Two men and one woman accused of being at the basis of Belgium’s biggest-ever food fraud have been sentenced by a court in Antwerp.
The three were among seven accused and four companies charged with using the insecticide Fipronil in the cleaning of poultry farms. The pollution that was caused as a result led to the destruction of two million hens and 77 million eggs that were polluted with the chemical.
Fipronil, also known as Fluocyanobenpyrazole, is commonly used in flea control products for pets, and for cockroach traps in homes. It can also be used as pest control on commercial turf and golf courses.
The chemical is classified by the World Health Organisation as a Class II moderately hazardous pesticide. It has been implicated in colony collapse disorder, in which entire hives of bees die off suddenly.
The scandal in Belgium began when in 2017, Fipronil was discovered in hen’s eggs intended for human consumption.
The problem was traced back to a company based in Zandhoven, Agro Remijsen, run by Patrick Remijsen but set up in the name of his wife Christine. The company had used Fipronil to wipe out pests in batteries used by laying hens, which is strictly forbidden.
Hundreds of poultry farms in Belgium and the Netherlands – where another company was also using Fipronil – had to close down, cull their hens and destroy all eggs. Some of those farms are still trying to recover from the losses.
Remijsen, the court heard, failed to inform the poultry farmers of the contents of the product he was using, which was indeed effective in controlling pests, were it not for the small problem of contamination with a banned product.

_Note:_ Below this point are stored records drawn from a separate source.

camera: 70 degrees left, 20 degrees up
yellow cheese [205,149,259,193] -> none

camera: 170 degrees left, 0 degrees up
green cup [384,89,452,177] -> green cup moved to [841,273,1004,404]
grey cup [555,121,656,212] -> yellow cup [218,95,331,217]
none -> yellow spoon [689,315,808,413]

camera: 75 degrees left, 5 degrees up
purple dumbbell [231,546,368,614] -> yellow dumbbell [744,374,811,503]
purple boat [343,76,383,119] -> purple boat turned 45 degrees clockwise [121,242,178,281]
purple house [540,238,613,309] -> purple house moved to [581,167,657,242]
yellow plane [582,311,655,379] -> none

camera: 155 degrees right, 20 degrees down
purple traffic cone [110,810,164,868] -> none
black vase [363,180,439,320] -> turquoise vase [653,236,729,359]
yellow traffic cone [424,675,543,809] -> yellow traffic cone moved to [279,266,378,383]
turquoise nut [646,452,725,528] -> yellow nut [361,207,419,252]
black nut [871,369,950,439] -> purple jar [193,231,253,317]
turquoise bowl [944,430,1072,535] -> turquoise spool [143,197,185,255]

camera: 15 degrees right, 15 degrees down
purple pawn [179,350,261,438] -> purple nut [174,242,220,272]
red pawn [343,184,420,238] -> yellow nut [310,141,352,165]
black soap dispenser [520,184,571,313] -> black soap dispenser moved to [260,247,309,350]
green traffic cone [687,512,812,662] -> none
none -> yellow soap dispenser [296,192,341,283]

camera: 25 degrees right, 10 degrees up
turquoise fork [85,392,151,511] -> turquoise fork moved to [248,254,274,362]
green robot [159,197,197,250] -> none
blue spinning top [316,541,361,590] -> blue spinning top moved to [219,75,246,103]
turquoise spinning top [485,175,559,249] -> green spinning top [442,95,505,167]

According to witnesses, he told prospective customers the product his company used was reinforced with menthol and eucalyptus.
At trial, Remijsen himself was sentenced to three years in prison, two of them suspended. In normal circumstances, he will not have to serve a day in prison. The prosecution had asked for four years, as well as three years for his wife and for the main customer for his product. The two co-accused were each sentenced to 18 months suspended.
However they were fined heavily: Remijsen was fined €200,000 and the two others €20,000 each. All fines also suspended.
However the civil side of the trial will not be suspended. The trio have to pay total damages of €23 million – to the federal food safety agency, the Flemish waste management company OVAM, and a number of private claimants.
In addition, the Remijsens will see a total of €315,000 of their own private property, including a house in Turkey, seized by the court. According to their lawyer, the couple are considering an appeal.
The remainder of those brought to trial were acquitted for lack of evidence.